Sunday, November 11, 2012

Thoughts on marriage and children...

After Conner was born I got to thinking about how interesting the love process is with him versus Mark. With Mark it has been a process of falling in love as we got to know each other and then through marriage and time together, but with Conner it was an immediate all- encompassing love. It's funny people always say that having a child is a strain on marriage but in my case I think it's been the opposite. I feel like it has united us more as parents and cemented our family unit.

Let's just start of by reaffirming what many of you already know and that it that I am a dreamer and a romantic. Mark, while dreamily attractive, is a realist and loves good ol' hard work. This combination is probably not the easiest and requires work and compromise.

I would be lying if I said that the first year of marriage was honeymoon bliss, because it wasn't. I think I read one too many LDS romance books and watched one two many Disney channel specials about these perfect love stories and happy endings as a teenager. This distorted my perception of marriage and how every day love is. Don't get me wrong Mark does have his days every once and a while when he forces himself to think like me and be romantic or spontaneous and I love those days. But, in that first year I wondered why Mark didn't send me loving texts every day and surprise me with gifts and large romantic gestures. I didn't understand why he worried about money and our future...didn't he understand that love is all you need ;) Well over the past three years we've both grown and understood each other more and more and learned how to compromise. I think that the real turning point was when we went to El Salvador and both served the children together there. It's funny how service really does bring love, wisdom, and perspective. (You think I would have understood this on my mission).

The second year of marriage was another one of service only this time much more on Mark's part than mine. I think it's no secret that pregnancy was extremely difficult on me. Mark said he liked it because it made me show my vulnerable side and admit that I couldn't do everything myself. I am kind of a stubborn girl :) It also allowed me to see a side of Mark that I appreciated much more than gifts and that was unconditional love, sacrifice, and service. I needed him and he was my rock.

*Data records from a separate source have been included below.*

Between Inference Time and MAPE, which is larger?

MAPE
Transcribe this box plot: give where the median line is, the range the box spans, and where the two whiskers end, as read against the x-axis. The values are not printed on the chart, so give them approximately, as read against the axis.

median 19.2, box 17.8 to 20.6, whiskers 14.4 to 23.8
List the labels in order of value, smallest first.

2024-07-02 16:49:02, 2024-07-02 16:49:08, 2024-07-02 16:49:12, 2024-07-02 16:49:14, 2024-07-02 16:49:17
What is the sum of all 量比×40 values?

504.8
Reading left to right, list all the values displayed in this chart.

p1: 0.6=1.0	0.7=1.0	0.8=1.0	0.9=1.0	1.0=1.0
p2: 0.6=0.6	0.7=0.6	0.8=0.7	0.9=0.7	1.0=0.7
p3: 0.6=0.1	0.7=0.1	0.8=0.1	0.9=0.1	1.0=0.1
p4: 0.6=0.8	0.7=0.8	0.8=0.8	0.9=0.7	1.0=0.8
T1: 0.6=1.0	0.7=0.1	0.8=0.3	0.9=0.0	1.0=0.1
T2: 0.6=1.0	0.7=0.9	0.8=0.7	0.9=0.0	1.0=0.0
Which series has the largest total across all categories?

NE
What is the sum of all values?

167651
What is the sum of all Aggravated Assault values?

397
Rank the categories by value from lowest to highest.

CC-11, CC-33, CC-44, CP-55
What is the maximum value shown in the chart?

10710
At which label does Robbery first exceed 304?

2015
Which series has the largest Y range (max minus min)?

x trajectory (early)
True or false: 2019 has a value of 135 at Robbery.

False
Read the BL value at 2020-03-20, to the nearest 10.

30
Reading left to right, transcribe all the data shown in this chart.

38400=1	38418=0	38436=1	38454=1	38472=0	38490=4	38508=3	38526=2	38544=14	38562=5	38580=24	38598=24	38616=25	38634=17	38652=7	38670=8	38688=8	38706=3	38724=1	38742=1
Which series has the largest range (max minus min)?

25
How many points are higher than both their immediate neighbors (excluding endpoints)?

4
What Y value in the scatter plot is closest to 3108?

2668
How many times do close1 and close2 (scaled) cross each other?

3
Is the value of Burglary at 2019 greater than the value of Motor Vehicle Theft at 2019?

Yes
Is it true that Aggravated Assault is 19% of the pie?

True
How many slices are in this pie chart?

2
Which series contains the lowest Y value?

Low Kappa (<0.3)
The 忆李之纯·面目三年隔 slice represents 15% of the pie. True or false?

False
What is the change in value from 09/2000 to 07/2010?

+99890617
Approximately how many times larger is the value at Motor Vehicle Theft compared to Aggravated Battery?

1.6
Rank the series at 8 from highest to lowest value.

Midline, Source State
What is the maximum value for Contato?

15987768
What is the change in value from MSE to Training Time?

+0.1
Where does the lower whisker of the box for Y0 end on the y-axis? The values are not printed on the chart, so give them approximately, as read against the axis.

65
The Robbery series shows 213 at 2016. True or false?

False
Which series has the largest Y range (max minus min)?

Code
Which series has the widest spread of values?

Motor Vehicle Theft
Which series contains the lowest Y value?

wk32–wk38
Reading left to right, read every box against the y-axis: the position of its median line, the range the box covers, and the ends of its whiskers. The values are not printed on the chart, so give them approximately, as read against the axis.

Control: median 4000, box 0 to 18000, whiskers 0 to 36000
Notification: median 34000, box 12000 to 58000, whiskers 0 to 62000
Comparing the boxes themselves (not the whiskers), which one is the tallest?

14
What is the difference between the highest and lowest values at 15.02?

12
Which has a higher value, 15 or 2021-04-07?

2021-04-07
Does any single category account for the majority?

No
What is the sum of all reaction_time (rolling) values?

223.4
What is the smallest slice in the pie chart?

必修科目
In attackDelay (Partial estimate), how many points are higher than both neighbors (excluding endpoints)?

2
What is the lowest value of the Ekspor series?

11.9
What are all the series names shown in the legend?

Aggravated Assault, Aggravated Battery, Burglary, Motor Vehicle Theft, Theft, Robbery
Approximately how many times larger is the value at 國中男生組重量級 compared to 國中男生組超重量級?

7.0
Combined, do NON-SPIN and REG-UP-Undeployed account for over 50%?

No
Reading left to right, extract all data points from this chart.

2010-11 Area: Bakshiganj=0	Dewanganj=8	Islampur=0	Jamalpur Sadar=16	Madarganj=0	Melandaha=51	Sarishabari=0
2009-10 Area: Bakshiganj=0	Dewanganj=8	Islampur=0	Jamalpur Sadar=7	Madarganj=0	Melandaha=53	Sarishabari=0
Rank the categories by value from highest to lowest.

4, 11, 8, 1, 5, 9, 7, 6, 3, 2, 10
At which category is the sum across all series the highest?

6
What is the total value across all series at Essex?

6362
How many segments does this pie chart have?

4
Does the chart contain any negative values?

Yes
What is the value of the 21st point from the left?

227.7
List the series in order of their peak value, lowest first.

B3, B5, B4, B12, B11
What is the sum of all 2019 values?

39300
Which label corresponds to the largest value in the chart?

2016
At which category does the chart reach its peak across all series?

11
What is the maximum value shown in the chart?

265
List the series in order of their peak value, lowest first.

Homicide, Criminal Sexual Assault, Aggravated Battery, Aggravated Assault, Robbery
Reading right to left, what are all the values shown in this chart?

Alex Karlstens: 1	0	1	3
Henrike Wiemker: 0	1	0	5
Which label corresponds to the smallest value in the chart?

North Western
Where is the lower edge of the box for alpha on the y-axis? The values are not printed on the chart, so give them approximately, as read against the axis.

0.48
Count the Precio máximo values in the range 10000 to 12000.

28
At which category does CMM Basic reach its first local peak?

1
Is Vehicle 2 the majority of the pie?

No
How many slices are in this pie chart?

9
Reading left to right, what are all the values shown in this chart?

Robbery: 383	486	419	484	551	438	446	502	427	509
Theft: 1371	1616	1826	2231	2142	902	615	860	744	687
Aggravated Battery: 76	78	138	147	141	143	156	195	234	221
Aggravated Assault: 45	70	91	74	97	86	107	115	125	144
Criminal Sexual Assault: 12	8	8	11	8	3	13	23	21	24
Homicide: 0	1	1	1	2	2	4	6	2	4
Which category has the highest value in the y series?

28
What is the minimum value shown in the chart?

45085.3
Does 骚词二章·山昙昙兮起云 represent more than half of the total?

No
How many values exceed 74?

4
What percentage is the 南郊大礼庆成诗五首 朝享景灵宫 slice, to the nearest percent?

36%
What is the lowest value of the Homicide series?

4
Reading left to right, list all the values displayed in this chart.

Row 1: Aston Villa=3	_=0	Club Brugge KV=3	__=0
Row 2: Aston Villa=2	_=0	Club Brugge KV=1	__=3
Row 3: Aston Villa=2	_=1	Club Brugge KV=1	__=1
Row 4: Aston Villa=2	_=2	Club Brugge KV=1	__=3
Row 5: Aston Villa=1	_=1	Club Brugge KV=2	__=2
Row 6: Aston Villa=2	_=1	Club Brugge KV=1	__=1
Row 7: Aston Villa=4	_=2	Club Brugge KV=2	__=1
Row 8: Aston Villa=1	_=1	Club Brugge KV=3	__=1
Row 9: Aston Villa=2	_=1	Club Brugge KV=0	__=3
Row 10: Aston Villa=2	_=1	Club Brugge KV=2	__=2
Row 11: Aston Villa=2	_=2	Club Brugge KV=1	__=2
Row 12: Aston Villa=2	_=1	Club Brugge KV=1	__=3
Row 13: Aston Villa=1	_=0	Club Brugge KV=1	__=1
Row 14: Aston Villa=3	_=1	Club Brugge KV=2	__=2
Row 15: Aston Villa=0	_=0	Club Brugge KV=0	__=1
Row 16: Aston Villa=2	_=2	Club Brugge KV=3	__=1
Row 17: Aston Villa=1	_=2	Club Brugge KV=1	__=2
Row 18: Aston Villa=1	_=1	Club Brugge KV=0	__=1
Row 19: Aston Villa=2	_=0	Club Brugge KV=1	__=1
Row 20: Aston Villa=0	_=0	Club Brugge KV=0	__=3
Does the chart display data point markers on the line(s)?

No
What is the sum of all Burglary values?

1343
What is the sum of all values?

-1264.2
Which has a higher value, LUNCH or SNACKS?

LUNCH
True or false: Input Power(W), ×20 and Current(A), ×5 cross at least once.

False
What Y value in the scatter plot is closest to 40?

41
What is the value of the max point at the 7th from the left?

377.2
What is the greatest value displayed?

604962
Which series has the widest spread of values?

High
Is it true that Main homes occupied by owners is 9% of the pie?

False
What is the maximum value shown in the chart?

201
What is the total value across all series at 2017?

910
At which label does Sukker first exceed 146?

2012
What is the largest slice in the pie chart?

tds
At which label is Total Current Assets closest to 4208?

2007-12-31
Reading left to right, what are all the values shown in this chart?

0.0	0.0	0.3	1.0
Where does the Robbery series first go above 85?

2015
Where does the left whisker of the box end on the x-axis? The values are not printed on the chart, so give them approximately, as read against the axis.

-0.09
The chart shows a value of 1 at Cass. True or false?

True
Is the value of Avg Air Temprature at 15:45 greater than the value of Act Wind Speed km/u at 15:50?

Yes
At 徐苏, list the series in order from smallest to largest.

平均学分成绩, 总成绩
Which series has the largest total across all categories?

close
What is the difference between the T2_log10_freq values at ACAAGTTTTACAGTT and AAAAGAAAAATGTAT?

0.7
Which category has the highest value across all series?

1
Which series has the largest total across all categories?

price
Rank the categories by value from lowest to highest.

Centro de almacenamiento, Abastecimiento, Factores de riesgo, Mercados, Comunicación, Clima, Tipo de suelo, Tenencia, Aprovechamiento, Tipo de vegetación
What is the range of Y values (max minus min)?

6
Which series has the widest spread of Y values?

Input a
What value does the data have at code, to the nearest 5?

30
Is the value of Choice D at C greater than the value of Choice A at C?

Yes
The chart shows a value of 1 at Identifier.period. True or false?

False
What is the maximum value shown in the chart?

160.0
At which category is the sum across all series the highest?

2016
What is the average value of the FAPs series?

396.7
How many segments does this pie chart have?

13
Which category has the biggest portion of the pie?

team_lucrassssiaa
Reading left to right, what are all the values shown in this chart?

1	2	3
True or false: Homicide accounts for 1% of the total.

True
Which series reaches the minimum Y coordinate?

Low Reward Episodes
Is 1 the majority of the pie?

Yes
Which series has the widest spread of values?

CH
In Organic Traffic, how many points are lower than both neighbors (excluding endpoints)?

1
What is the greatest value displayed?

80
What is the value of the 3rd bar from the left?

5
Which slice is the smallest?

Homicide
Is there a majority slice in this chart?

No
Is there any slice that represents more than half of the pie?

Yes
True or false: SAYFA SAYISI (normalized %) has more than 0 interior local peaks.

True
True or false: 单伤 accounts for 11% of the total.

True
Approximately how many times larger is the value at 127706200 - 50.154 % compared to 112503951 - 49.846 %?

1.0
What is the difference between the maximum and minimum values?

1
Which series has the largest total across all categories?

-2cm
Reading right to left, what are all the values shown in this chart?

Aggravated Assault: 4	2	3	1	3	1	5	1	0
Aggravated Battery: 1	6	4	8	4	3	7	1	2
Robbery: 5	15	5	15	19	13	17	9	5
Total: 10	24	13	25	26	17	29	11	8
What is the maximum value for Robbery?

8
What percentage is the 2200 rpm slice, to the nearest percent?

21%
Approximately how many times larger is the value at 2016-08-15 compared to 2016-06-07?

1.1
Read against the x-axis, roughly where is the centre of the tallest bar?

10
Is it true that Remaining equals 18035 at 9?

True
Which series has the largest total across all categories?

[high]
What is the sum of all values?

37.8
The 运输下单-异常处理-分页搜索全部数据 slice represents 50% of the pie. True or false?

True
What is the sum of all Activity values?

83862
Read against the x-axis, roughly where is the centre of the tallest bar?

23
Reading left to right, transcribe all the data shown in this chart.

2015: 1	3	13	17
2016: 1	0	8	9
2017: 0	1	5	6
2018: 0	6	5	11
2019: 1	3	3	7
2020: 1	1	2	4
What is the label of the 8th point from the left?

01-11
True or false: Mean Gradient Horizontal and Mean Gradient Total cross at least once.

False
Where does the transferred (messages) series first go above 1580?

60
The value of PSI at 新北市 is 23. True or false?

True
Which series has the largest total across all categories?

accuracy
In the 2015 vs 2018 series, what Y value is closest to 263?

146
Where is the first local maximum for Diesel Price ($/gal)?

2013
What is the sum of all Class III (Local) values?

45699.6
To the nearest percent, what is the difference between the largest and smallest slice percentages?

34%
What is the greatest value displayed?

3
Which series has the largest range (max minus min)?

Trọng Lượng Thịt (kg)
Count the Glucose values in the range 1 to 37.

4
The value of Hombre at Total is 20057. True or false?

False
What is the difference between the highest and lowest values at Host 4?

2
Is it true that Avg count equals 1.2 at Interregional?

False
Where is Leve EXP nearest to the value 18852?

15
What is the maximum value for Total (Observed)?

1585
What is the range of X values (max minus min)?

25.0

This third year of marriage has been one of the best for me. I'm not sick, I feel back to myself again and I love spending time as a family of 3. It makes me feel legit :) We've learned the importance of making time for us as well as Conner. Luckily Conner goes to bed early so it makes this easier. I don't know how people do it who's kids don't go to sleep till 10!It also makes me love him so much more to see how he interacts with Conner and plays. Seeing how much Mark loves Conner makes me love him all the more.

I'm excited to see how the ensuing years will be. Love you babe!